Data to process.
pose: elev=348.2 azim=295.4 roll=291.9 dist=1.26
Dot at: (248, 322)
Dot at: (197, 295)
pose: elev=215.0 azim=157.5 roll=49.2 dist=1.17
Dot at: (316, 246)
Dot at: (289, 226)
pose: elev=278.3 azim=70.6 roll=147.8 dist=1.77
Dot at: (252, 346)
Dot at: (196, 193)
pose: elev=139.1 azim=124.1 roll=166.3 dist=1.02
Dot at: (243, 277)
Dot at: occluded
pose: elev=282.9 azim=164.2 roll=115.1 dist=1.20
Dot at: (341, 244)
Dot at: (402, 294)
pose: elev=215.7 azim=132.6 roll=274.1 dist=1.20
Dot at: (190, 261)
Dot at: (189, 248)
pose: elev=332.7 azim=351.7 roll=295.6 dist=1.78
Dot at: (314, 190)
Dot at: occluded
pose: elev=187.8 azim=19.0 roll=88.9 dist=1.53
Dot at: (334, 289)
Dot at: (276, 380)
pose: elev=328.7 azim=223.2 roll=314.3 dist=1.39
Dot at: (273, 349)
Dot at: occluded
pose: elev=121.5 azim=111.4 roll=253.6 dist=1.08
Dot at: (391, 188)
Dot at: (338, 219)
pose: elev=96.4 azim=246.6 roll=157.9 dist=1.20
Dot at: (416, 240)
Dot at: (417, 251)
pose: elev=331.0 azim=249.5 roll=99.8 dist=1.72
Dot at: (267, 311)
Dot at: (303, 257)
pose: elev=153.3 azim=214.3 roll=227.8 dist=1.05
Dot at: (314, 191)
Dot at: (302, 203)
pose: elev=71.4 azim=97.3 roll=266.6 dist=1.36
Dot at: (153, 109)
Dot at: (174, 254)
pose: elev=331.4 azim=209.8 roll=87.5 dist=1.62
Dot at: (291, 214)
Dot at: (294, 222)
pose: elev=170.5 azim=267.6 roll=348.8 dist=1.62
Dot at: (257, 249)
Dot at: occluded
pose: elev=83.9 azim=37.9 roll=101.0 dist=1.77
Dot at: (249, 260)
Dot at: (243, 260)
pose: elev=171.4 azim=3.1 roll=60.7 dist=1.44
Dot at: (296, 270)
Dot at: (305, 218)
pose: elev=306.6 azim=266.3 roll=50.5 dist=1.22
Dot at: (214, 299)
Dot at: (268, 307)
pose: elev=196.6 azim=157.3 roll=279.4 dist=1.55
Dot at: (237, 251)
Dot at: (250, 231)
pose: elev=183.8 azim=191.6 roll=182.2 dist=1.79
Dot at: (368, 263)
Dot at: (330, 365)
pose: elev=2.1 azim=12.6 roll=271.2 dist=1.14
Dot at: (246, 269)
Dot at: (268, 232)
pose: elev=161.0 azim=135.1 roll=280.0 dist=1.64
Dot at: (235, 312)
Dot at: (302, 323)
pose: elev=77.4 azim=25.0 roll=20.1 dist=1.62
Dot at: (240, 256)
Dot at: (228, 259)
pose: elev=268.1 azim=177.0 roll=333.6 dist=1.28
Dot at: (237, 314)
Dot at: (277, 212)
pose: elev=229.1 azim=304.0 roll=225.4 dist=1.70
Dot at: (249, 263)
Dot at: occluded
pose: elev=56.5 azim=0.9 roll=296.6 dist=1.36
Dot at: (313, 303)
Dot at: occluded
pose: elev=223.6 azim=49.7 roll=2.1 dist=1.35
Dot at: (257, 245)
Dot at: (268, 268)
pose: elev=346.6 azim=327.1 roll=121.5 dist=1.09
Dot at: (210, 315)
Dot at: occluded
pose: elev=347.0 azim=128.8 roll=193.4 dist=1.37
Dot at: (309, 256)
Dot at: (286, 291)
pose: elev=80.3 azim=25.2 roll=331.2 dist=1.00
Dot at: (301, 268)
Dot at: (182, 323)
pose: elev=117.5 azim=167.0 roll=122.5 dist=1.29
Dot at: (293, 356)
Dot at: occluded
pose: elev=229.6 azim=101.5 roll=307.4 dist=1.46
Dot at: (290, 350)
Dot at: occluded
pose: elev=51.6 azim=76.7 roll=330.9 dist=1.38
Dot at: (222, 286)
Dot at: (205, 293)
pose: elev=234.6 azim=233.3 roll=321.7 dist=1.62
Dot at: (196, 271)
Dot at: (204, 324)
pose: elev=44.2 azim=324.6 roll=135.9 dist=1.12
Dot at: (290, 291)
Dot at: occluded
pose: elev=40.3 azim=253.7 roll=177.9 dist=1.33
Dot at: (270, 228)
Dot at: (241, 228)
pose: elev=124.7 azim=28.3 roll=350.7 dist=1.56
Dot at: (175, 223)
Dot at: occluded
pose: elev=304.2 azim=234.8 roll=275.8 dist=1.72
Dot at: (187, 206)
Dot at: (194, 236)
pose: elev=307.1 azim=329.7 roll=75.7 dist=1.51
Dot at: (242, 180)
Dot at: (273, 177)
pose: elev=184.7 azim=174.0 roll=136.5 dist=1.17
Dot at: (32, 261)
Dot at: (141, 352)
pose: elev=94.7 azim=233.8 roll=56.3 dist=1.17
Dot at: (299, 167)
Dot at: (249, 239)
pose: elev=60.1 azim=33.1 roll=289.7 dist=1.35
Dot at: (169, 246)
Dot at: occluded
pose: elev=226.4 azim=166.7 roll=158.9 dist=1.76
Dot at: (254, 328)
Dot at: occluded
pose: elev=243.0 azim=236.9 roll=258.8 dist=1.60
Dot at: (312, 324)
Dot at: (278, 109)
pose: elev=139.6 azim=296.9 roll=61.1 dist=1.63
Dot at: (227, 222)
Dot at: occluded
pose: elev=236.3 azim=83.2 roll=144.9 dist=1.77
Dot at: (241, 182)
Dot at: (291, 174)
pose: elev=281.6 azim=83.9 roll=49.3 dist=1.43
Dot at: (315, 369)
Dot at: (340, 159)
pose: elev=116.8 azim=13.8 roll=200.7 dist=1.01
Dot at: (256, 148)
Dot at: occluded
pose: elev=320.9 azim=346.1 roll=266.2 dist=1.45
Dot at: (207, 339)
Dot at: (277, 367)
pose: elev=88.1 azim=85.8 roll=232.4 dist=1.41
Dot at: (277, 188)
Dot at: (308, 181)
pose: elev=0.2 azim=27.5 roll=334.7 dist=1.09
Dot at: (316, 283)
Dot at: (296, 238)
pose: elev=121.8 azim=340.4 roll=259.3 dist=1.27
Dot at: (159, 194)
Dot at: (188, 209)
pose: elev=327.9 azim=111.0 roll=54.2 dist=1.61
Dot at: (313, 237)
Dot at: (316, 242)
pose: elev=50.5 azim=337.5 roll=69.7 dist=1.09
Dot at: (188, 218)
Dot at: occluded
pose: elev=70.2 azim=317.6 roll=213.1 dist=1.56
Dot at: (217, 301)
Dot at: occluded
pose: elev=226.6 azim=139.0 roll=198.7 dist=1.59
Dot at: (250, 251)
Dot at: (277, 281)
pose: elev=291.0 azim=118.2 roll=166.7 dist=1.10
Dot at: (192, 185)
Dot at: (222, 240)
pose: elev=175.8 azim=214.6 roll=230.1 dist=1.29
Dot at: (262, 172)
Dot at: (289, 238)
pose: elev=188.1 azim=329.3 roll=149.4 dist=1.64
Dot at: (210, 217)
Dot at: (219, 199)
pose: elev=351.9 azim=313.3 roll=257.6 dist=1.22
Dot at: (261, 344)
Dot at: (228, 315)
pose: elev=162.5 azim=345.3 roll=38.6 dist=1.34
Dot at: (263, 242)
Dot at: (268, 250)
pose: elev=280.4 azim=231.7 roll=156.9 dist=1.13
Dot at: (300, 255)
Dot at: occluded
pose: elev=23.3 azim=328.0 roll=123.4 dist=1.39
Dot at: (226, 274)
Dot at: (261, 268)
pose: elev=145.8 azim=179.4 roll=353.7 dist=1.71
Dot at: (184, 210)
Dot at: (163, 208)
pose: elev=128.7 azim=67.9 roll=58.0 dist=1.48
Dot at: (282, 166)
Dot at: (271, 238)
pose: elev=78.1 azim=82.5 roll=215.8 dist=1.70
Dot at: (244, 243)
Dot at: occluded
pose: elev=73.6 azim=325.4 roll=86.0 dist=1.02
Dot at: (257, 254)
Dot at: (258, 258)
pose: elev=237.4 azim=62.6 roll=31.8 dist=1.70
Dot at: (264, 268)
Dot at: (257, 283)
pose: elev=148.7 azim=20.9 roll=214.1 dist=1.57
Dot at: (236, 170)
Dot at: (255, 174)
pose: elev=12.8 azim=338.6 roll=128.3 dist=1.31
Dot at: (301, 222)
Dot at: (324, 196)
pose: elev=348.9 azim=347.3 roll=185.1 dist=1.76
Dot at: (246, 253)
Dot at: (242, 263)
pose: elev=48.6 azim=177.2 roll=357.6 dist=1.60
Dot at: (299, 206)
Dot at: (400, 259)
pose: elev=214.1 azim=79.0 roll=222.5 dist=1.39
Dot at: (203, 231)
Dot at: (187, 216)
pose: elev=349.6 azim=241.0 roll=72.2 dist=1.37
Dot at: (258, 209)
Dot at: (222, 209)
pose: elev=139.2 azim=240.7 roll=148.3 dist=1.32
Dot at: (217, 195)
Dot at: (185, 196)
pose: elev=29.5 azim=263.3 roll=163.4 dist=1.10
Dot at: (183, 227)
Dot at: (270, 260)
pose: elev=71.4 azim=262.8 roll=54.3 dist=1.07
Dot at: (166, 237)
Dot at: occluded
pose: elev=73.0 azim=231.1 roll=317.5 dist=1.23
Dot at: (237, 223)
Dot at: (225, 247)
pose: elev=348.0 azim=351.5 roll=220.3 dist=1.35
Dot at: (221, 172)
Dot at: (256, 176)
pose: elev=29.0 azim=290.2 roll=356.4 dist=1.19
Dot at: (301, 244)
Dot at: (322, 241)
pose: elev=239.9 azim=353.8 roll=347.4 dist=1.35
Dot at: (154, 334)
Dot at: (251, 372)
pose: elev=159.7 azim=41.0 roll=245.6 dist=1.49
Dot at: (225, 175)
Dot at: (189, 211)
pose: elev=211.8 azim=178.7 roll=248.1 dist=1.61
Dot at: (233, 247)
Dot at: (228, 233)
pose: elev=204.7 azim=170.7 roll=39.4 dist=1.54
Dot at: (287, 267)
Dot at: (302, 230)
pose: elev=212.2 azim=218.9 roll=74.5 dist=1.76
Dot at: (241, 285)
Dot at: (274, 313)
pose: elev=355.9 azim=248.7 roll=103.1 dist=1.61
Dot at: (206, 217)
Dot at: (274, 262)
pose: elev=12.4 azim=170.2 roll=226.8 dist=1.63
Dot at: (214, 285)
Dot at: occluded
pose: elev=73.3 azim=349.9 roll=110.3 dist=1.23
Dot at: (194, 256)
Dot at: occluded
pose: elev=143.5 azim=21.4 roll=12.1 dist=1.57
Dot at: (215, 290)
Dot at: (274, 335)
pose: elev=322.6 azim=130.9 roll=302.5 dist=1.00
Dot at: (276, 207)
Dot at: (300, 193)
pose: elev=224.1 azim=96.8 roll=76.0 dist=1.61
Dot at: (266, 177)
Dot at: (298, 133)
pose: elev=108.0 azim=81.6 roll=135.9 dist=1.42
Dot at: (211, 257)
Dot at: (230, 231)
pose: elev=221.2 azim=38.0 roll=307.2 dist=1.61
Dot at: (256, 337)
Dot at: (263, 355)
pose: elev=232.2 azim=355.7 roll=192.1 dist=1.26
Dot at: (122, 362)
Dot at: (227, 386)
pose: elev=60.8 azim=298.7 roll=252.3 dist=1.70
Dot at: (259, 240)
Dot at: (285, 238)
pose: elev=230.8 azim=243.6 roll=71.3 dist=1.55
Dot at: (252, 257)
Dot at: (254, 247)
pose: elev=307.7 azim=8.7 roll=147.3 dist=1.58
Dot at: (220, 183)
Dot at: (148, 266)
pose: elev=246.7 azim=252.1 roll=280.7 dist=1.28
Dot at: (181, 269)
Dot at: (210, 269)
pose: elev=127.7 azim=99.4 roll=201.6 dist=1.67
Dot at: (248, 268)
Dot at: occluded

What is needed. Copy out, word for word, the rows from the line containing "pose: elev=236.3 azim=83.2" through the line containing "Dot at: (277, 367)", including both of those lines.

Written reply.
pose: elev=236.3 azim=83.2 roll=144.9 dist=1.77
Dot at: (241, 182)
Dot at: (291, 174)
pose: elev=281.6 azim=83.9 roll=49.3 dist=1.43
Dot at: (315, 369)
Dot at: (340, 159)
pose: elev=116.8 azim=13.8 roll=200.7 dist=1.01
Dot at: (256, 148)
Dot at: occluded
pose: elev=320.9 azim=346.1 roll=266.2 dist=1.45
Dot at: (207, 339)
Dot at: (277, 367)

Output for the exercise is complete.